»»

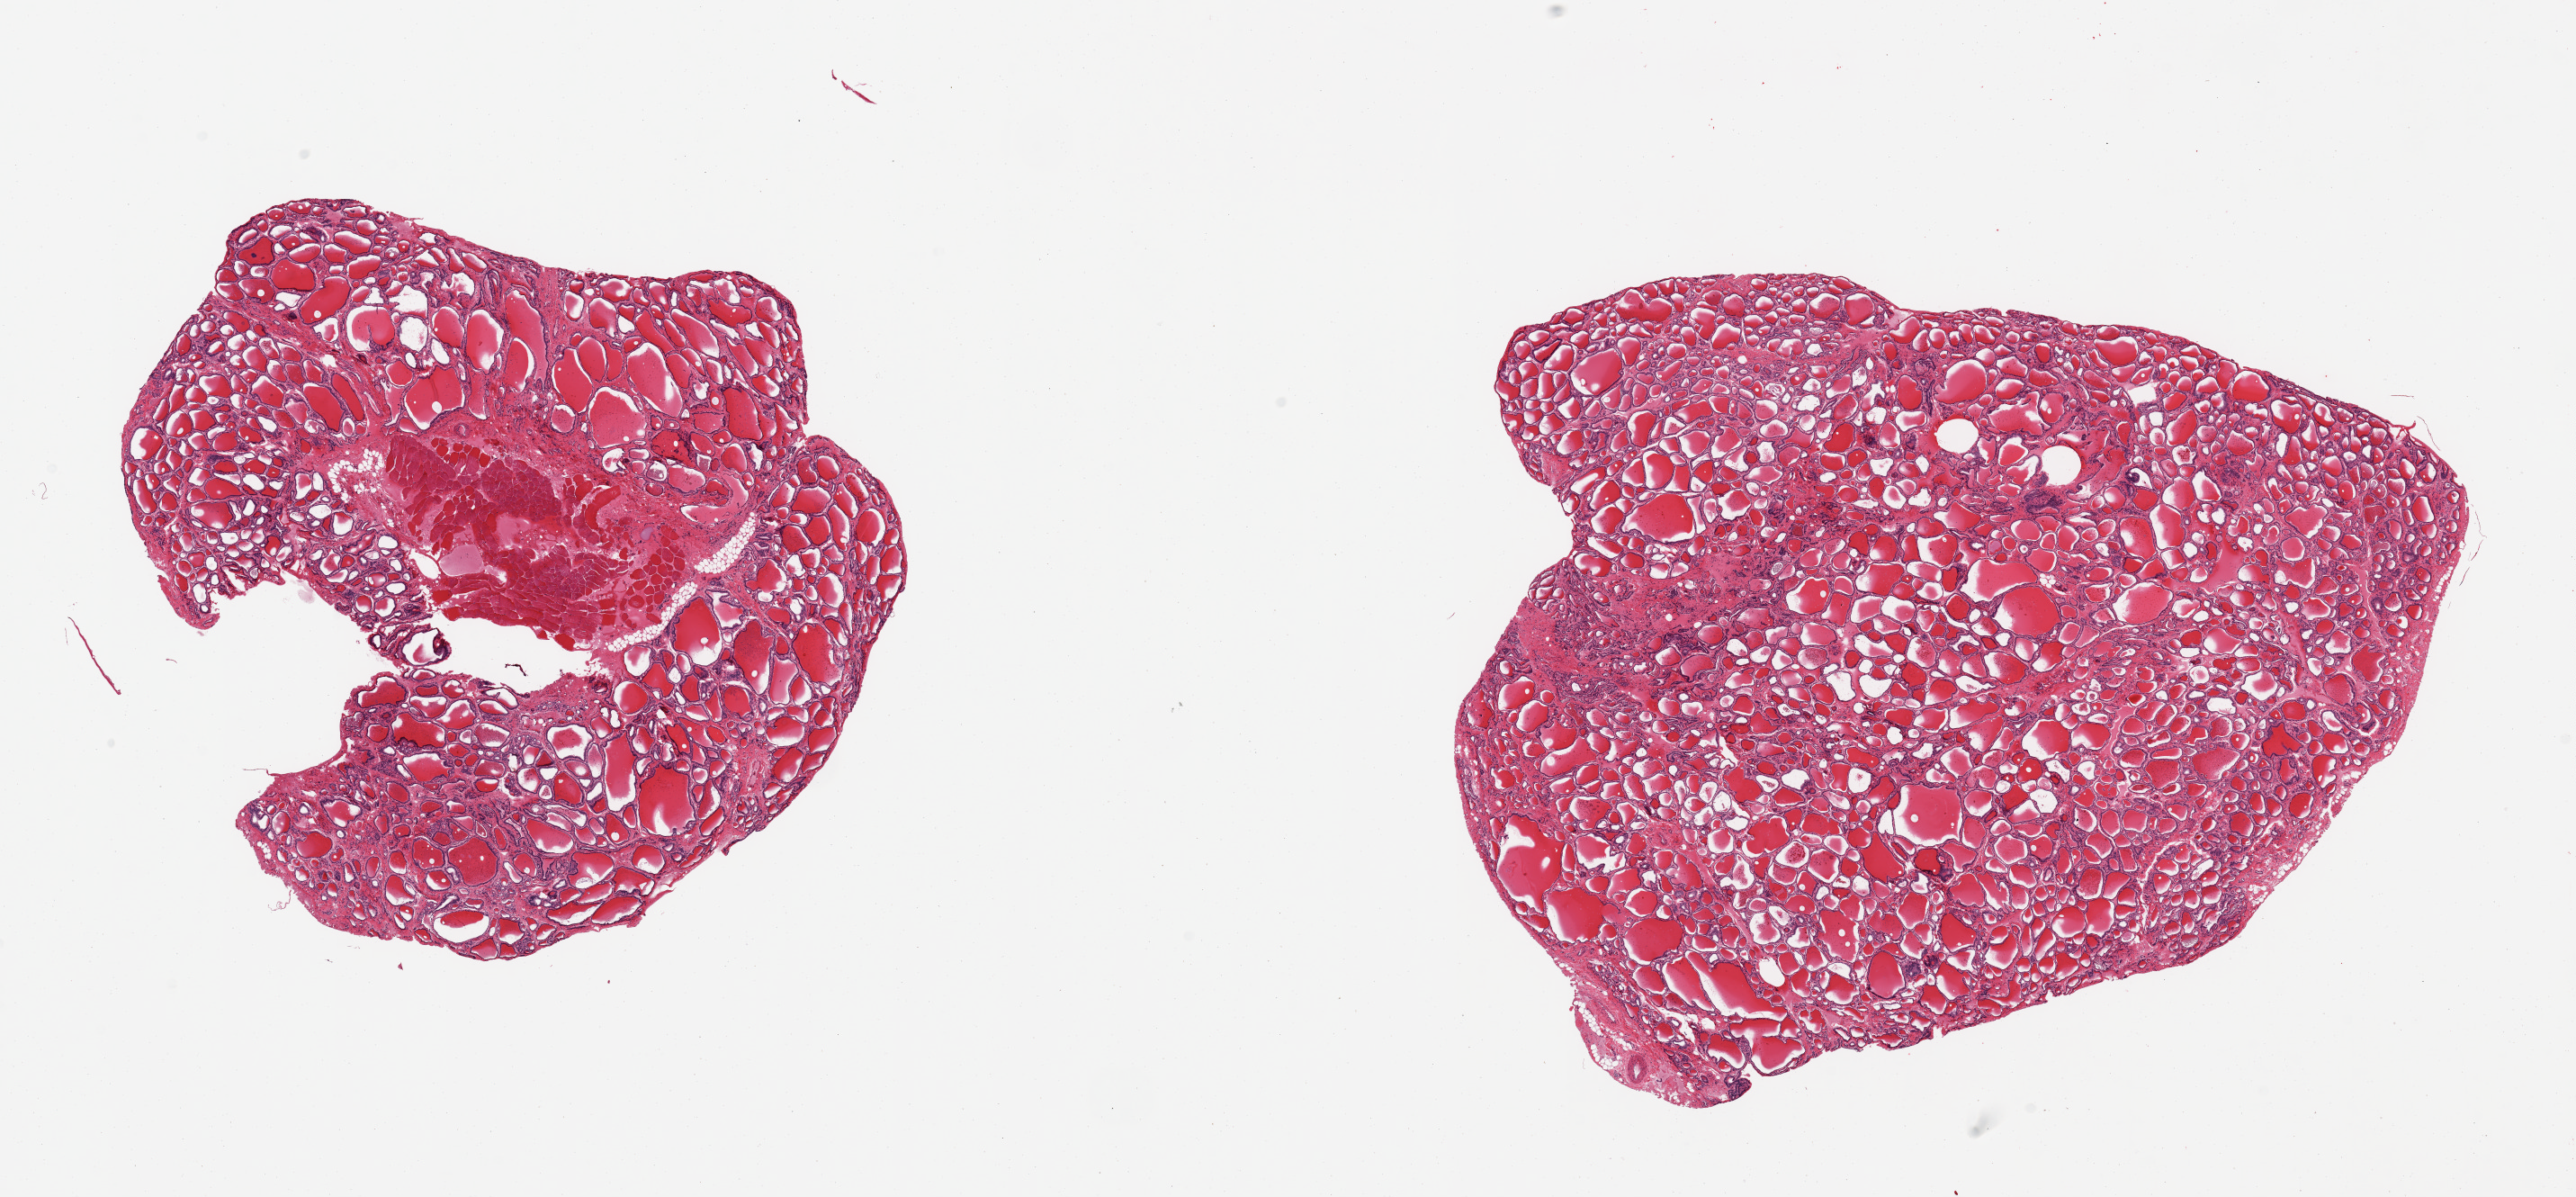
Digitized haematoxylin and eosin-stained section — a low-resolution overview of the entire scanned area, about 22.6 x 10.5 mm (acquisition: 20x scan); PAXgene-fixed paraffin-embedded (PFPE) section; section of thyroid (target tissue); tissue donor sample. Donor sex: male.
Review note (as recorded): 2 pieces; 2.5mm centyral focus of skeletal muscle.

««
»»

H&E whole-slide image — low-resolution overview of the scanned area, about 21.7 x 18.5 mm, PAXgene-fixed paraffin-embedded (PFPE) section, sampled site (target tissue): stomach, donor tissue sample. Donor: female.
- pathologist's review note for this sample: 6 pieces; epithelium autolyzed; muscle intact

««

Assignment: In the listing above, find the line with "Digitized haematoxylin and" and the line with "Review note (as"; set down exactly those two lines and every line between them, nothing more.

Solution to this problem:
Digitized haematoxylin and eosin-stained section — a low-resolution overview of the entire scanned area, about 22.6 x 10.5 mm (acquisition: 20x scan); PAXgene-fixed paraffin-embedded (PFPE) section; section of thyroid (target tissue); tissue donor sample. Donor sex: male.
Review note (as recorded): 2 pieces; 2.5mm centyral focus of skeletal muscle.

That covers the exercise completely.